I will follow your recommendations.

Greetings.

> If I understand you question...
>
> it is not possible directly. However, you could create a
> procedure owned by a group or user with DBA authority
> that implements the tasks. Any user granted permission to
> execute the procedure could then perform that actions
> defined in that procedure but would not require any DBA
> rights -- the procedure will run with the authority of
> the procedure owner. You would simply need to decide how
> to grant execute on the procedure to the user. In the
> example below, the procedure is owned by a group, the
> group was given execute permission on the procedure, and
> the user was granted membership into the group.
>
> -- **********************************************
> -- Do the following as an user with DBA authority
> -- **********************************************
>
> -- create group membership admin group
> GRANT CONNECT TO "GroupMembershipAdmin";
> GRANT GROUP TO "GroupMembershipAdmin";
> GRANT DBA TO "GroupMembershipAdmin";
>
> -- Adds user to a group
> CREATE PROCEDURE
> "GroupMembershipAdmin"."GrantGroupMembership"

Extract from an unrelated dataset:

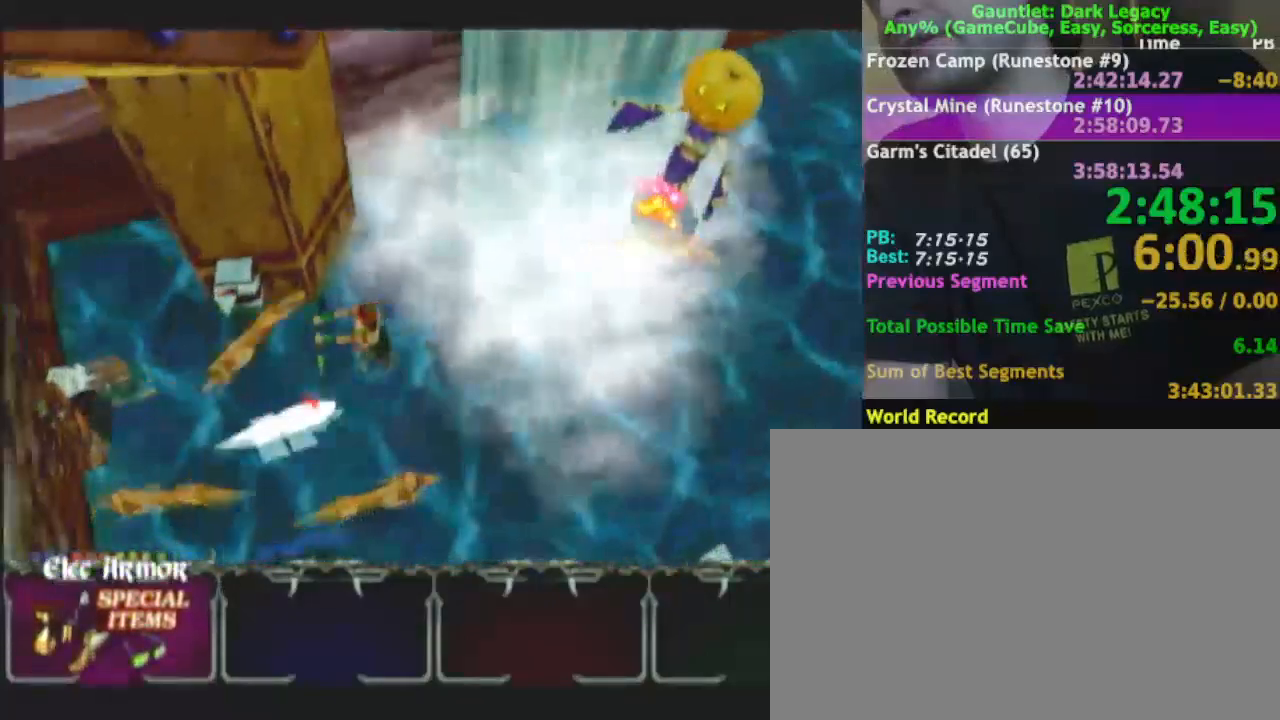
Gameplay with a controller (Nintendo layout); each line is a JSON object with the inputs held at the frame after it (dt_ms = milliseconds from this image to that frame). "events" lists button and stick changes between this image and that frame as [ms after this image, input, new state], when the widget could be followed in between. Not read: L3 R3.
{"dt_ms": 500, "buttons": [], "left_stick": "down-right", "right_stick": "center", "events": [[100, "left_stick", "up-left"], [383, "left_stick", "up-right"], [500, "left_stick", "down-right"]]}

> (in groupName char(128),in userId char(128))
> begin
> declare grantStmt long varchar;
> set grantStmt =
> string( 'GRANT MEMBERSHIP IN GROUP ',
> groupName, ' to ', userId );
> execute immediate grantStmt;
> end;
>
> -- grant permission to the owner to execute the procedure
> -- this allows members of the group GroupMembershipAdmin
> -- to execute the procedure. Otherwise, you need to
> -- explicitly grant the permission to the user
> GRANT EXECUTE ON
> "GroupMembershipAdmin"."GrantGroupMembership"
> TO "GroupMembershipAdmin";
>
> -- create user and make them a member of
> -- GroupMemberShipAdmin. This user will be
> -- able to execute GrantGroupMembership()

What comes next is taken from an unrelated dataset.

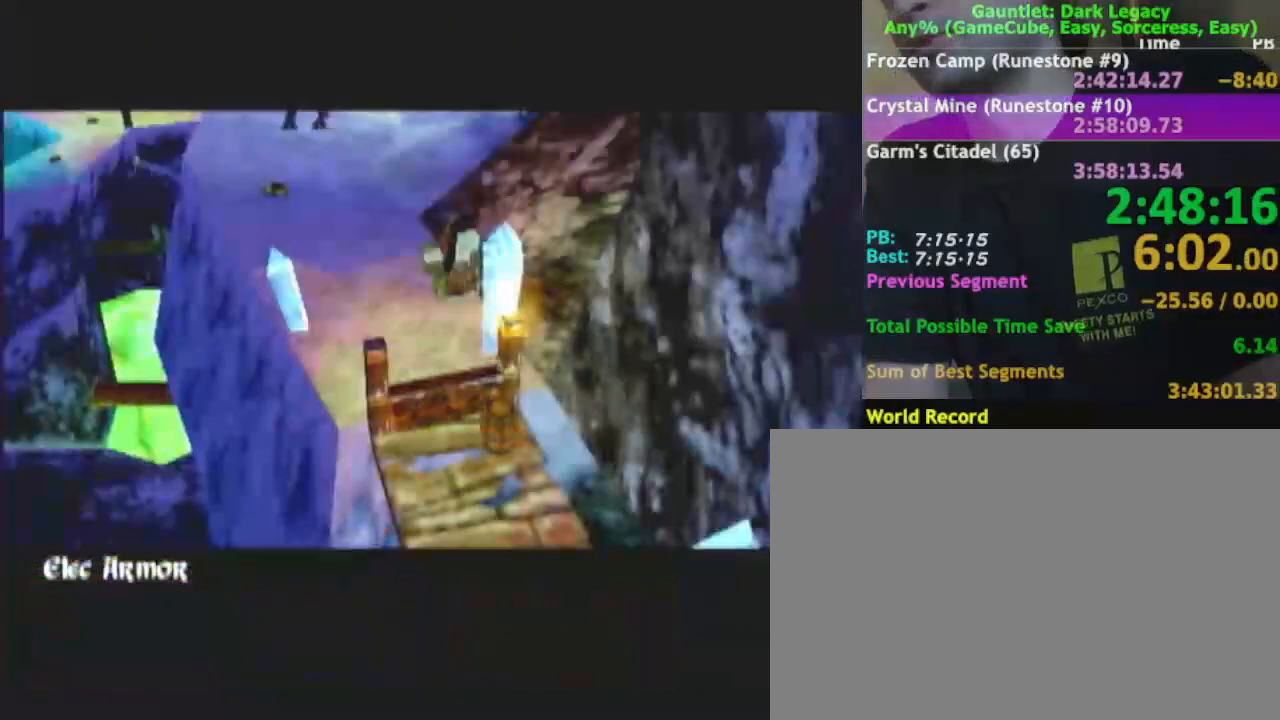
{"dt_ms": 500, "buttons": [], "left_stick": "down", "right_stick": "center", "events": [[117, "left_stick", "down"]]}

> -- to do a task normally limited to an user
> -- with DBA authority.
> grant connect to u identified by u;
> call GroupMembershipAdmin.GrantGroupMembership
> ('GroupMemberShipAdmin', 'u');
>
>
> -- create another user
> grant connect to u1 identified by u1;
>
>
> Now when you log in as user 'u', you can grant group
> membership with this call:
>
> call GroupMembershipAdmin.GrantGroupMembership
> ('GroupMemberShipAdmin', 'u1');
>
>
> You can use the same technique to allow non-dba users to
> perform any task requiring DBA authority. For example,
> the procedure could be written to create an user and add
> them to appropriate groups.
>
>
> --
>
> Chris Keating
>
> ****************************************
> Please only post to the newsgroup
>
> SQL Anywhere Developer Community
>
>
http://www.sybase.com/developer/library/sql-anywhere-techcorner
> SQL Anywhere Blog Center
> http://www.sybase.com/sqlanyblogs
> Maintenance releases and EBFs
> http://downloads.sybase.com/swx/sdmain.stm
> Use Case Express to report bugs
> http://case-express.sybase.com
>
>
> ALEXIS GARCIA wrote:
> > Good day.
> >
> > I have a problem, I assign a user to a group within the
> > database connected to a user who does not have
> > privileges DBA, is that possible?
> >
> > That is my alternative to a user without role of DBA
> > users can assign a group?.
> >
> > Thank you.
> >
> > pd. I write from Latin America, I am using google
> > translator, apologize for any errors of translation.